Key issue 3 – Progress in increasing the role of primary care in delivering elective treatment has largely stalled

5.30 To try and reduce demand on HSC trusts for routine procedures, ensure patients receive treatment faster, in more convenient settings, and free up hospital capacity for more urgent patients, primary care providers began delivering elements of HSC elective care in November 2018. Subsequent expansion of capacity and capability has seen over 40,000 elective referrals received by October 2022 across five clinical pathways by primary care, with over 30,000 patients assessed and treated. These services have mainly focused on patients with routine conditions who typically endure long HSC waits.

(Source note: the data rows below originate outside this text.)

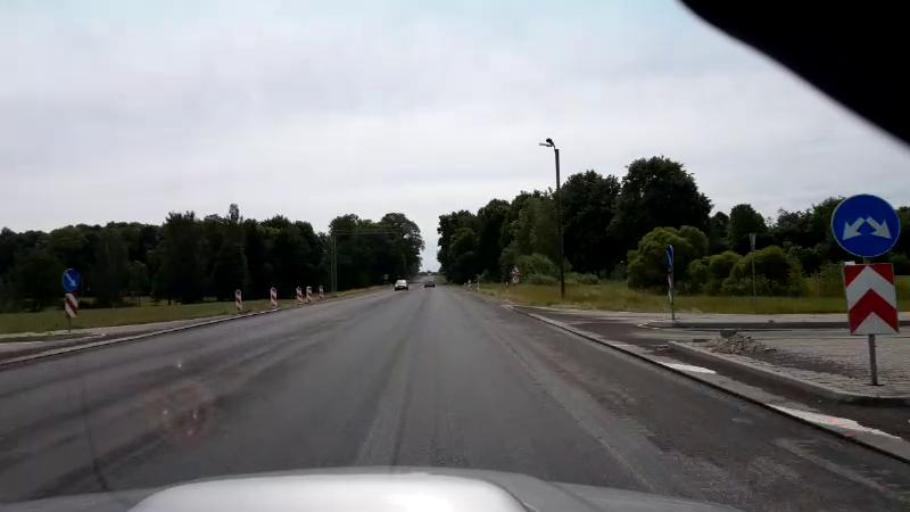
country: LV
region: Bauskas Rajons
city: Bauska
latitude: 56.3797
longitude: 24.2618
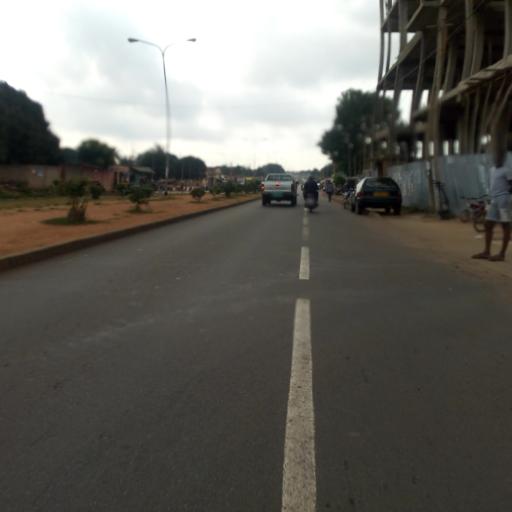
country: TG
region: Maritime
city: Lome
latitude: 6.1898
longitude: 1.2517
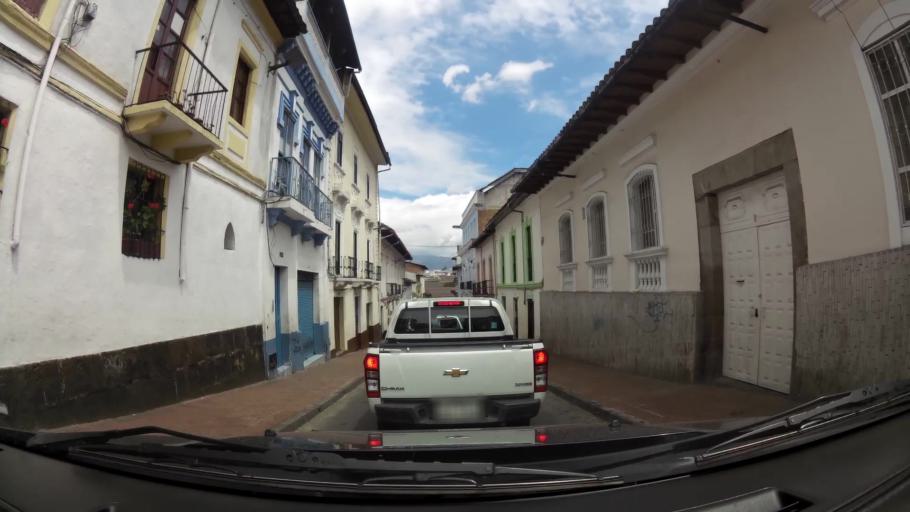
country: EC
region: Pichincha
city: Quito
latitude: -0.2163
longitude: -78.5129
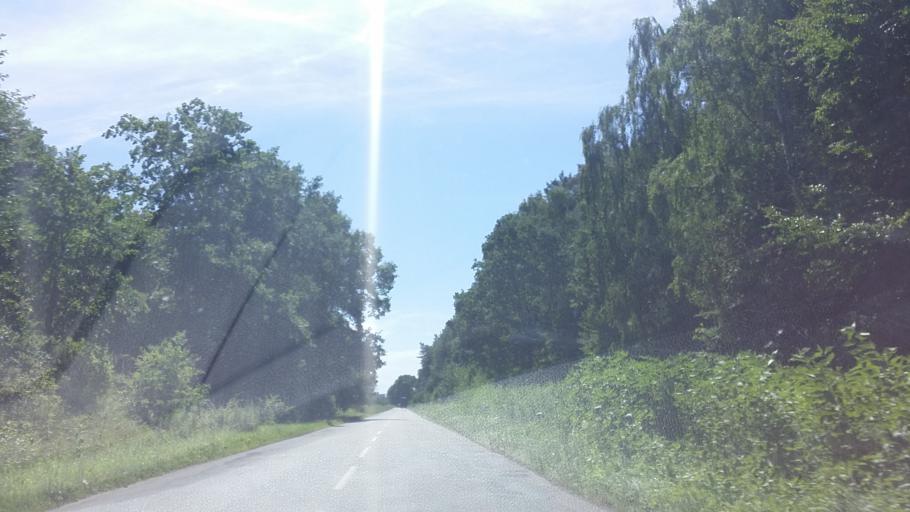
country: PL
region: West Pomeranian Voivodeship
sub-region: Powiat lobeski
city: Lobez
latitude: 53.6608
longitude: 15.6504
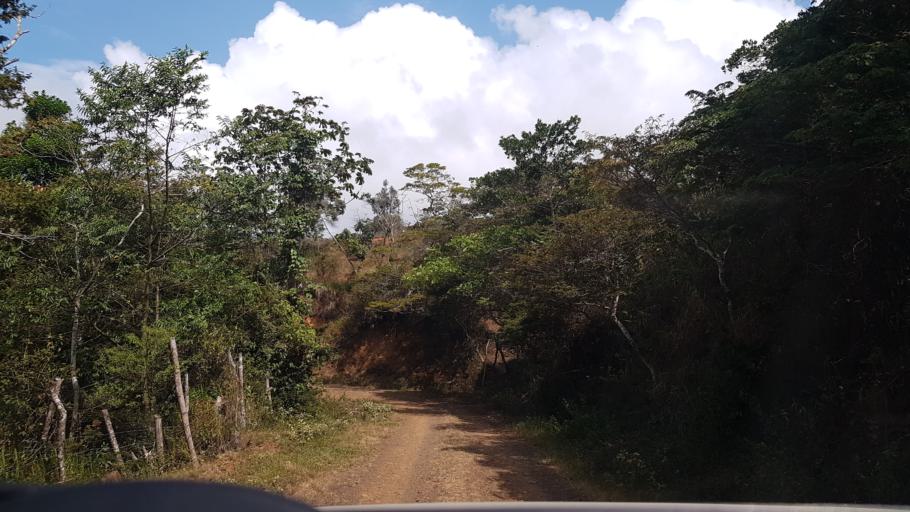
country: CO
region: Valle del Cauca
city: Yumbo
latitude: 3.6542
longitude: -76.5178
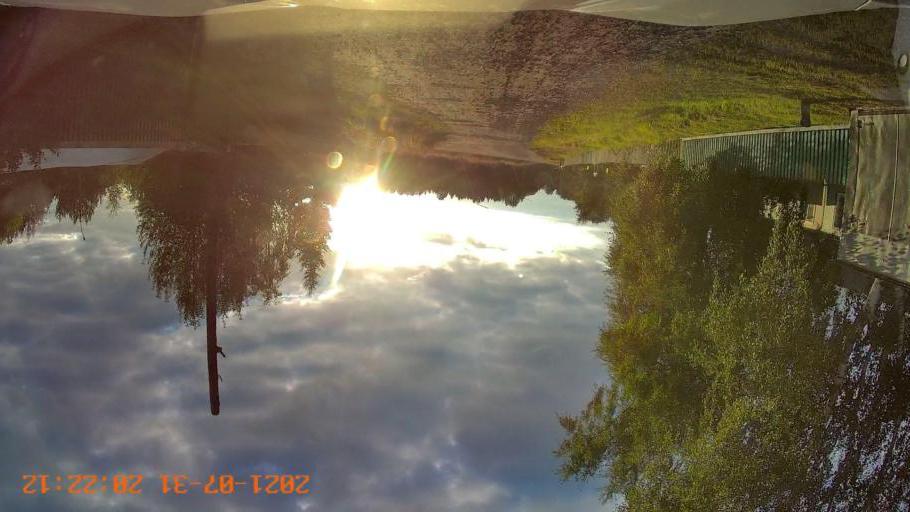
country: RU
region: Republic of Karelia
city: Pudozh
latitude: 61.6696
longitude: 36.3541
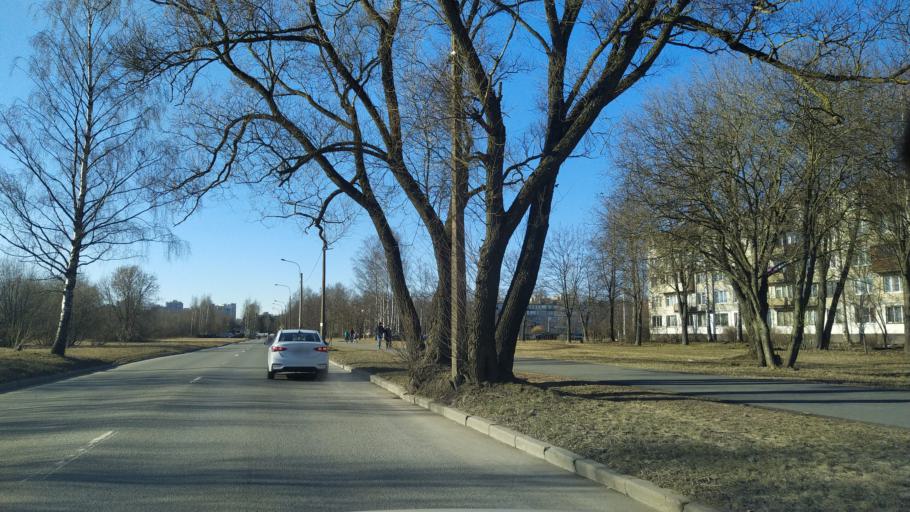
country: RU
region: Leningrad
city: Akademicheskoe
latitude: 59.9990
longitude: 30.4291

5.31 The Framework committed to further develop and expand appropriate elective provision within primary care. Whilst plans for the next phase were to have been completed by March 2022, DoH’s October 2022 progress report (paragraph 5.9) also identified this action as being `at some risk and requiring further attention’, highlighting that a proposed three-year work plan covering 2022-23 to 2024-25, which had been developed to support this, had not been implemented, again due to insufficient available funding.

5.32 Agreed primary care elective activity levels did not increase in 2022-23 compared with 2021-22 as had been envisaged, and uncertainty exists around whether further planned increased activity for 2023-24 and 2024-25 will be funded. Consequently, around 4,900 additional assessments and treatments planned for primary care may not be delivered. In addition, expansion of further pathways and development of new specialisms has also been deferred.

5.33 Whilst DoH told us that HSC stakeholders were continuing working to try and explore potential additional areas for transformation, successful implementation of any further plans will inevitably again require the introduction of longer-term budgets. To date, however, initial progress made in this area has largely stalled, meaning that the important range of benefits achievable has not been fully realised.